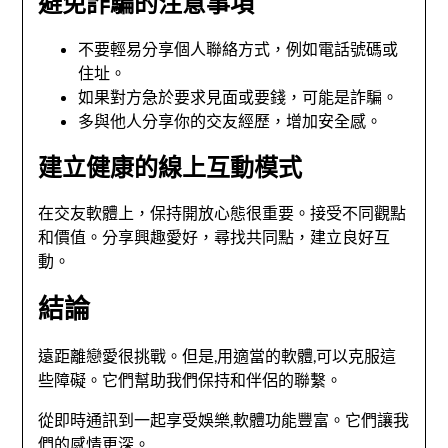
避免詐騙的注意事項
不要輕易分享個人聯絡方式，例如電話號碼或
住址。
如果對方急於要求見面或要錢，可能是詐騙。
多與他人分享你的交友經歷，增加安全感。
建立健康的線上互動模式
在交友軟體上，保持開放心態很重要。接受不同觀點
和價值。分享興趣愛好，尋找共同點，建立良好互
動。
結論
遠距離戀愛很挑戰。但是,用適當的軟體,可以克服這
些障礙。它們幫助我們保持和伴侶的聯繫。
從即時通訊到一起享受娛樂,軟體功能豐富。它們讓我
們的感情更深。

****************************************

WHAT YOU WILL DO: Write out every line of text in the material above verbatim, keeping the original line breaks, and leave the picture out of your answer.

YOUR SOLUTION:
避免詐騙的注意事項
不要輕易分享個人聯絡方式，例如電話號碼或
住址。
如果對方急於要求見面或要錢，可能是詐騙。
多與他人分享你的交友經歷，增加安全感。
建立健康的線上互動模式
在交友軟體上，保持開放心態很重要。接受不同觀點
和價值。分享興趣愛好，尋找共同點，建立良好互
動。
結論
遠距離戀愛很挑戰。但是,用適當的軟體,可以克服這
些障礙。它們幫助我們保持和伴侶的聯繫。
從即時通訊到一起享受娛樂,軟體功能豐富。它們讓我
們的感情更深。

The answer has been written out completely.